Pick up the discussion of IntroducerClient FURLs at the point where it stops and keep writing it.
--- Begin Provided text ---
The way we create the IntroducerClient? FURLs causes us to pick a new one each time the node boots, so once a node has shut down, the FURL that was used for that incarnation will never be used again, so it's inappropriate for anyone else to remember it. The log messages show up because the new incarnation of the node *does* use the same SSL certificate, and therefore gets the same TubID, and probably has the same IP address, so every other node in the system is trying to talk to the ghosts of our previous lives, and we log a getReferenceByName failure for each attempt.
Our current peer-connection/mesh-maintenance algorithm (v1 = fully-connected mesh) obligates us to treat nodes which are connected to the Introducer as active, and nodes which are not as inactive. So for both these reasons, once the node goes away, we need to stop trying to talk to it.
Part of this problem could be addressed by persisting the randomly-generated FURL so that each node's IntroducerClient? would have the same name each time. (I'm not convinced this is the right approach for this issue; independent of that I think this sort of persistence is an important pattern that I want Foolscap to provide convenient access to). If we had that, then the client would get the same FURL each time, and the other nodes could only keep trying to connect to a single object per Tub instead of lots of them. This would still treat nodes that are no longer in contact with the Introducer as being active, however, which doesn't match what our v1 specs call for, and will cause 1 connection attempt per hour per active peer for each of the IP addresses that have been used by nodes in the past.
--- End Provided text ---
--- Begin Data excerpts ---
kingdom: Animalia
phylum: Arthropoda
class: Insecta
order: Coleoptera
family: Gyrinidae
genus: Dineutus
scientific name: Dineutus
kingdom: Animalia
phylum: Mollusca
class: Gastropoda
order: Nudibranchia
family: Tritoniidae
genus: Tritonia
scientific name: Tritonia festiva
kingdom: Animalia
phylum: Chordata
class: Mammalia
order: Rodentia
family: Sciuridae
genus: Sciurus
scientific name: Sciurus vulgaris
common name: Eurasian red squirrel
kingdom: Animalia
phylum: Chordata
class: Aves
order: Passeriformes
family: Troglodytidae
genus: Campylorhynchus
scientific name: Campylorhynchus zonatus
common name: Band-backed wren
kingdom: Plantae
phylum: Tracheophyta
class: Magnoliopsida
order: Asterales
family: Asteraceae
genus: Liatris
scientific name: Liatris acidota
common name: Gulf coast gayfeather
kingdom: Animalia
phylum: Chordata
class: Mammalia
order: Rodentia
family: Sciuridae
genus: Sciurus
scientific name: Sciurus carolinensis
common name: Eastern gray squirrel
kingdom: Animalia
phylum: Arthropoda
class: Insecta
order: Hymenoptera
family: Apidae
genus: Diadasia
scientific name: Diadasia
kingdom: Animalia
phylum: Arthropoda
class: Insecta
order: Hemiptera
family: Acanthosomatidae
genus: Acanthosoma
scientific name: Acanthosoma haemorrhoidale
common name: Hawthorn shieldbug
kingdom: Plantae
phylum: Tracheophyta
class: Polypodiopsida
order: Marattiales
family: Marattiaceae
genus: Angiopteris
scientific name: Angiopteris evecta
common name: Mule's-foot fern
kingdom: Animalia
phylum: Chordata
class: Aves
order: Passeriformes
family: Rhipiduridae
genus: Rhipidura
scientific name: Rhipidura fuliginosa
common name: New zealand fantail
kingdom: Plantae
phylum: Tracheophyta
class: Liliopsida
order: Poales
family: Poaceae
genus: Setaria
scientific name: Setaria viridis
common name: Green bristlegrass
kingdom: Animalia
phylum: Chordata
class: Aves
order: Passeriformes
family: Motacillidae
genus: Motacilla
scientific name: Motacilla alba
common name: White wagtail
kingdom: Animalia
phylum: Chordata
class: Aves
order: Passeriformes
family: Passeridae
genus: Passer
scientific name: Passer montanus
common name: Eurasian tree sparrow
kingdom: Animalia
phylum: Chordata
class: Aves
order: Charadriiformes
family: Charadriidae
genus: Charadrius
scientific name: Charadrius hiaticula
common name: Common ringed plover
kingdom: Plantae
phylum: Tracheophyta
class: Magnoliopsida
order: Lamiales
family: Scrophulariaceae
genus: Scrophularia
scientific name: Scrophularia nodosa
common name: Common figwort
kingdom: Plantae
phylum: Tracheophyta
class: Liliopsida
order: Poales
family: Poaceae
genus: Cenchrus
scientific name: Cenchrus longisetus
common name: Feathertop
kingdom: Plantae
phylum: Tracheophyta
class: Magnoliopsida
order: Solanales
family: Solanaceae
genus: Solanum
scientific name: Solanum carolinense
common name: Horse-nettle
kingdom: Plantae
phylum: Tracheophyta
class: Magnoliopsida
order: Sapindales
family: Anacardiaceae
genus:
--- End Data excerpts ---
**Result of the exercise**
comment:7 Changed at 2007-05-09T18:39:47Z by warner
I've rolled back the lost_peers change pending further discussion.
comment:8 Changed at 2007-05-09T18:50:00Z by zooko
Chatting with Brian on the phone.
A better way to describe this problem is "#4: wasted effort (on both initiator and recipient) trying to use a connection which you know can never succeed".
The annoying logging is also very important -- we want to improve logging. We want to add ways to control what gets logged and the way it gets logged, and it also important to reduce false-positives in the log so as to facilitate effective use of the logs.
The centralized introducer is an implementation expedience -- the long term goal is to reduce and eliminate such points of centralization.
Restating my original list of possible problems that we might want to solve:
1. False alarms in log. 2. Wasted effort trying to connect and failing. 3. Wasted effort trying to connect on a channel which has been superceded by a "better" channel. 4. Wasted effort trying to connect on a channel which you know can never succeed.
We'll get back to this when Brian has more design bandwidth. For the moment we're leaving ugly log messages and wasted effort in place.
comment:9 Changed at 2007-06-07T19:02:57Z by warner
Zooko and I chatted a bit, and we've settled on a short-term (0.2.1) fix: just persist the IntroducerClient?'s swissnumbers. That will get rid of the noise from clients who restart (and would thus change their furls). It will leave the noise from clients who shut down and never restart, but I think that's less of an issue.
One datapoint:
- the testnet machines are emitting 300kB of logs per day, with no user activity. This is entirely a result of these wasted connections
Zooko is concerned about inadvertently adding (one might say "introducing") centralization to our architecture. Giving the Introducer the ability to forcibly disconnect peers turns it from an Introducer into a Dictator-Of-Who-Gets-To-Be-In-The-Mesh, and if we actually want that, it should be explicit and distinct. There are several reasons for wanting to create "private" meshes, but these will be implemented with membership credentials rather than by trying to control introduction.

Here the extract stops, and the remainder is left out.